Coordination – Top 5 Features
Coordination has the following features:
- Coordination is essential for collective activities, not individual ones. It entails an organized structure of collective activities since a person operating in isolation has no effect on the functioning of others and hence no requirement for coordination.
- Coordination is a dynamic and ongoing activity. It is a continuous process, accomplished by performing functions, a continual phenomenon. It is a dynamic process because the functions for which context coordination is used are dynamic and might vary over time.
- The essence of coordination is the emphasis on the unity of efforts.
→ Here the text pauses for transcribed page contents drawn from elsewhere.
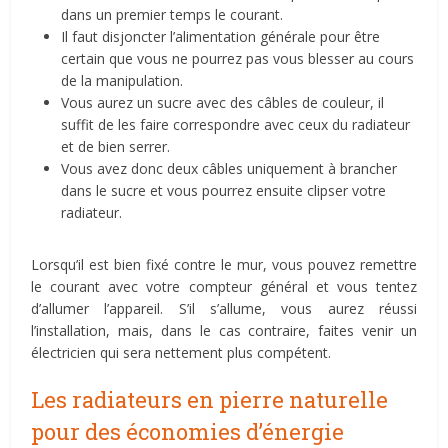
dans un premier temps le courant.
Il faut disjoncter l’alimentation générale pour être
certain que vous ne pourrez pas vous blesser au cours
de la manipulation.
Vous aurez un sucre avec des câbles de couleur, il
suffit de les faire correspondre avec ceux du radiateur
et de bien serrer.
Vous avez donc deux câbles uniquement à brancher
dans le sucre et vous pourrez ensuite clipser votre
radiateur.
Lorsqu’il est bien fixé contre le mur, vous pouvez remettre
le courant avec votre compteur général et vous tentez
d’allumer l’appareil. S’il s’allume, vous aurez réussi
l’installation, mais, dans le cas contraire, faites venir un
électricien qui sera nettement plus compétent.
Les radiateurs en pierre naturelle
pour des économies d’énergie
This entails fixing the time and way in which various operations in the company are performed, and it integrates individual efforts with the overall process.
- The greater the degree of synchronization in the performance of various functions by diverse people in the organization, the greater the degree of coordination, and the greater the likelihood of achieving organizational objectives.
- Every manager in the company is responsible for coordination because he seeks to coordinate the efforts of his subordinates with those of others.
Conclusion
Thus, we can say that types of coordination is the key to successful management. It ensures that all activities and resources are aligned and integrated toward achieving the organization’s common goal. Good coordination allows for effective communication and utilization of resources, leading to higher productivity and smoother operations. Managers must be aware of the different coordinating mechanisms available to them to choose the most appropriate one for their organization and situation.